Wednesday, December 24, 2008

Hate Crimes

Before looking at this commentary the reader should do some deep breathing, relax, and keep an open mind. I'm not going to say anything explosive, but I am going to argue against having hate crime laws and that in itself will cause some to assume that I am racist. Being opposed to hate crime laws doesn't mean that one is in favor of hate crime behavior. The argument against hate crime laws is centered not on condoning a type of individual behavior, but rather on fearing the eventual result of government abuse of power.

Outcries for hate crime laws will be heard whenever there is a high profile crime against a member of a minority or protected group. There is still a movement for hate crime legislation echoing from the Matthew Shephard murder. (Shepard, gay University of Wyoming student was found badly beaten, tied to a rural-area fence post and left for dead on the morning of Oct. 7, 1998. Police charge that Russell Henderson and Aaron McKinney pretended to be homosexuals, lured Shepard out of the Fireside Lounge and took him to a remote area east of Laramie, Wyo. He died five days later in a Fort Collins hospital. http://homes.thedailycamera.com/extra/shepard/ ).

The first question one might ask is what practical effect a hate crime law would have had on the killers of Matthew Shephard. Wyoming has the death penalty for murder and the four suspects were arrested and brought to justice. The threat of an additional slap on the hand would hardly have entered their calculus at the time of their crime.

The second question one might ask is what the hate crime legislation is actually punishing. Since the behavior which was spawned by their reported disgust with Shephard's perceived homosexual advances was already illegal (beating and murder), the hate law would only apply to a crime of having a certain thought or attitude while committing the other crimes. We have to take a short lesson in the elements of crimes before I explain why the premise of hate crimes is anathema to American jurisprudence.

Crimes consist not only of a certain behavior such as punching or shooting someone, but that behavior must be accompanied by a criminal intent. It is absolutely critical to distinguish between intent and motive. Intent is the state of mind which drives the behavior. To pretend to shoot someone with an unloaded gun, only to find the gun has a bullet in it when the trigger is pulled is a different intent than aiming a loaded gun with the intent that a pull of the trigger kill the intended victim. To find oneself threatened by another and choosing to use a firearm to defend oneself from a deadly attack is different than accidentally pulling the trigger while cleaning a gun. In all four of these cases a person on the receiving end of the bullet will be just as dead, but the crimes charged, if any, and the legal defenses available are all different, as would be any subsequently imposed punishment.
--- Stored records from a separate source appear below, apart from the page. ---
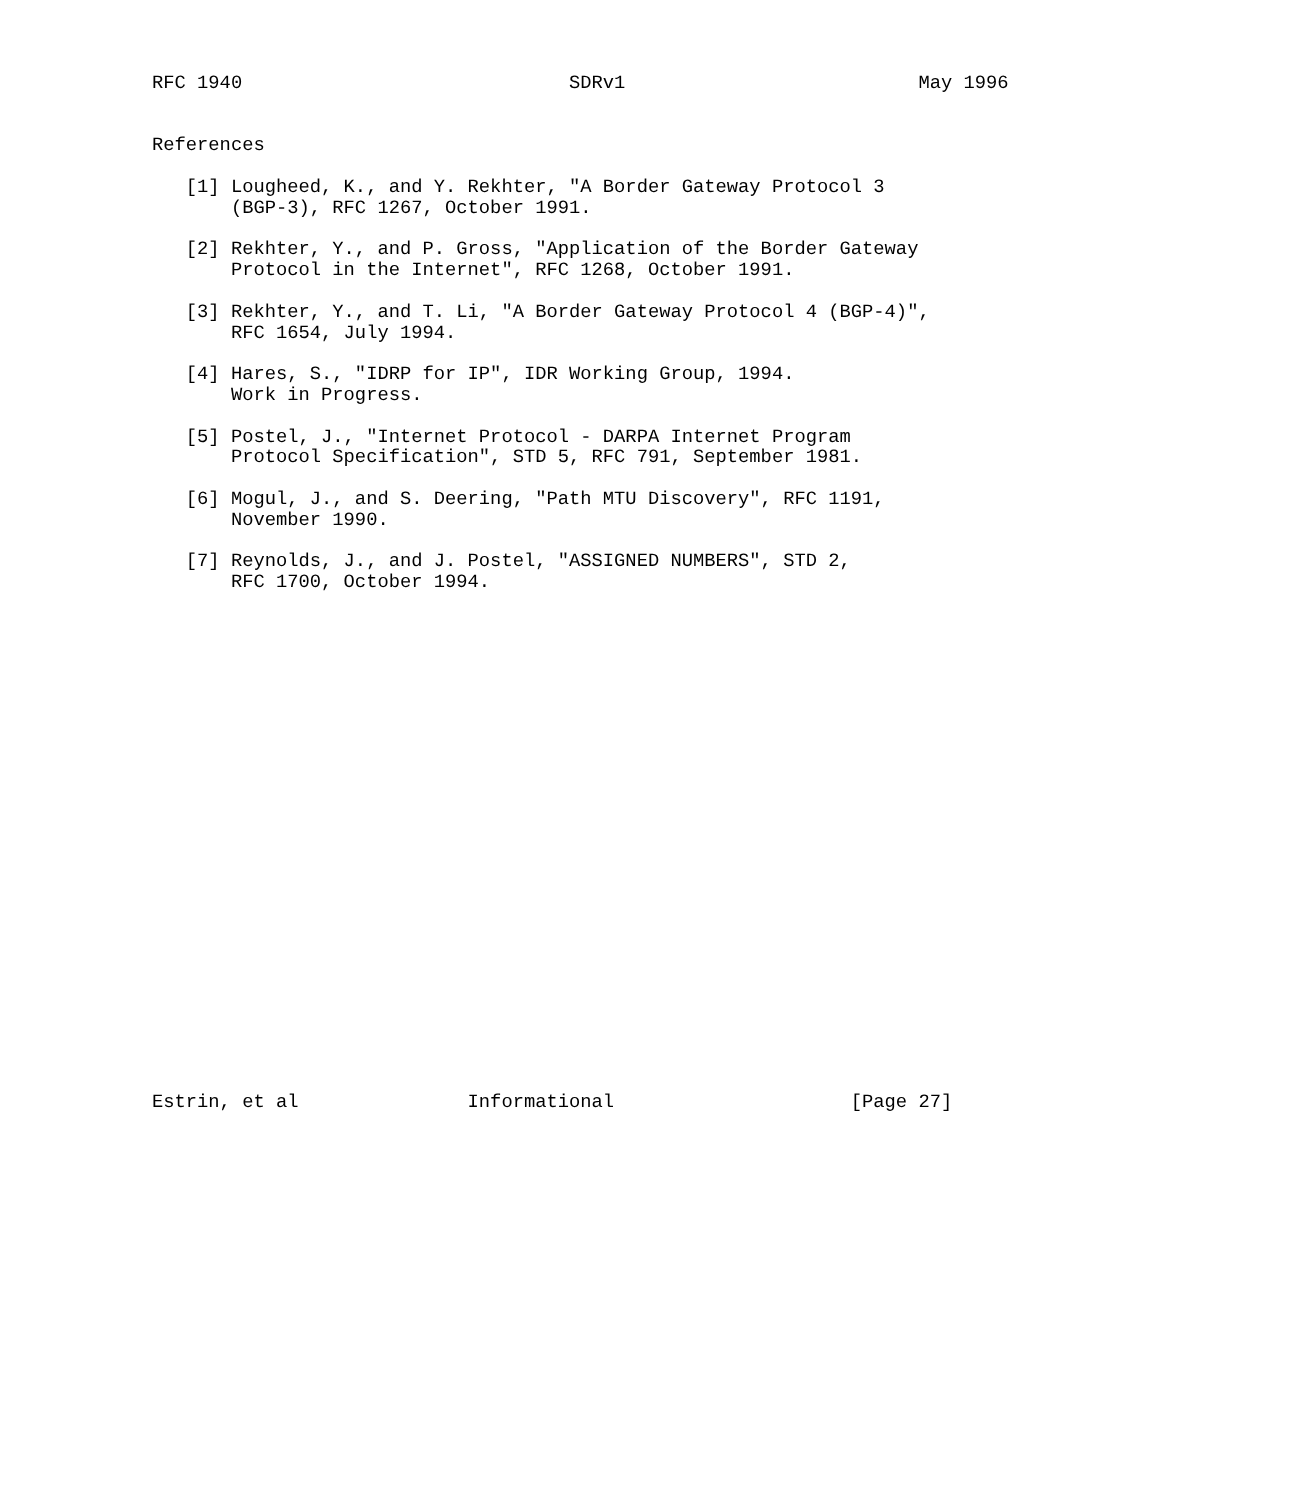RFC 1940                             SDRv1                          May 1996


References

   [1] Lougheed, K., and Y. Rekhter, "A Border Gateway Protocol 3
       (BGP-3), RFC 1267, October 1991.

   [2] Rekhter, Y., and P. Gross, "Application of the Border Gateway
       Protocol in the Internet", RFC 1268, October 1991.

   [3] Rekhter, Y., and T. Li, "A Border Gateway Protocol 4 (BGP-4)",
       RFC 1654, July 1994.

   [4] Hares, S., "IDRP for IP", IDR Working Group, 1994.
       Work in Progress.

   [5] Postel, J., "Internet Protocol - DARPA Internet Program
       Protocol Specification", STD 5, RFC 791, September 1981.

   [6] Mogul, J., and S. Deering, "Path MTU Discovery", RFC 1191,
       November 1990.

   [7] Reynolds, J., and J. Postel, "ASSIGNED NUMBERS", STD 2,
       RFC 1700, October 1994.
























Estrin, et al               Informational                     [Page 27]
Motive is simply the reason that was used by the offender to justify a subsequent behavior. If bank robber A planned to rob First National Bank because his mother needed cash for a life saving medical procedure and bank robber B planned to rob the same bank to feed his own cocaine addiction, both A and B would be prosecuted for robbing the bank with the intent of stealing money. Motive, while of interest to investigators and jurors, is not required to be proven or even addressed in the prosecution. It is not an element of the criminal offense charged.

To prosecute for motive in hate crimes, as opposed to intent, would require a juror to know what set of attitudes an offender had and for the juror to be willing to punish a person for their thoughts. A thought or attitude of prejudice toward a person of another race or religion or sexual preference may be unjustified, immoral, improper, ignorant, despicable, and vile but it should not be illegal. Speech that expresses hate or prejudice is protected speech under the Constitution. As unpleasant as it may be to hear a NeoNazi parade with White Supremacists shouting racial epithets along Main Street, their thoughts and expressions are not only legal but enjoy a special level of protection by virtue of their unpopularity. In any discourse about the merits of the supremacists' position on race relations, the give and take of ideas will eventually serve the public much more fully than completely suppressing the rights of the hate mongers to spew.

The line is obviously drawn where riotous intent exists or where disturbance or assault or property damage ensues. In those cases where a criminal violation occurs those violations will be prosecuted for the illegal behavior that was intended and not for their notions of racism. Persons subject to victimization by virtue of their race, religion, sexual orientation or other minority or protected status still enjoy the protection of law. Burning crosses in someones yard, beating somebody up, refusing housing accommodations - all this BEHAVIOR remains illegal.

The peril of prosecuting thought should be obvious to any student of history or literature. The slippery slope is that certain beliefs will become illegal. Once those beliefs are unlawful, the expression of them will be unlawful and labelled as hate speech. This has already happened in other western cultures, notably our neighbor Canada. While moral absolutes such as murder, rape, robbery, assault, theft, etc will remain steady over the centuries the topics subject to hate speech will be blown with the winds of those in power. The risk to our freedoms that would occur from policing thought crimes vastly outweighs the risk of disorder from open discourse and debate, including hateful words. We must continue to define behaviors and criminal intentions as unlawful, and not motives, attitudes, or beliefs as illegal.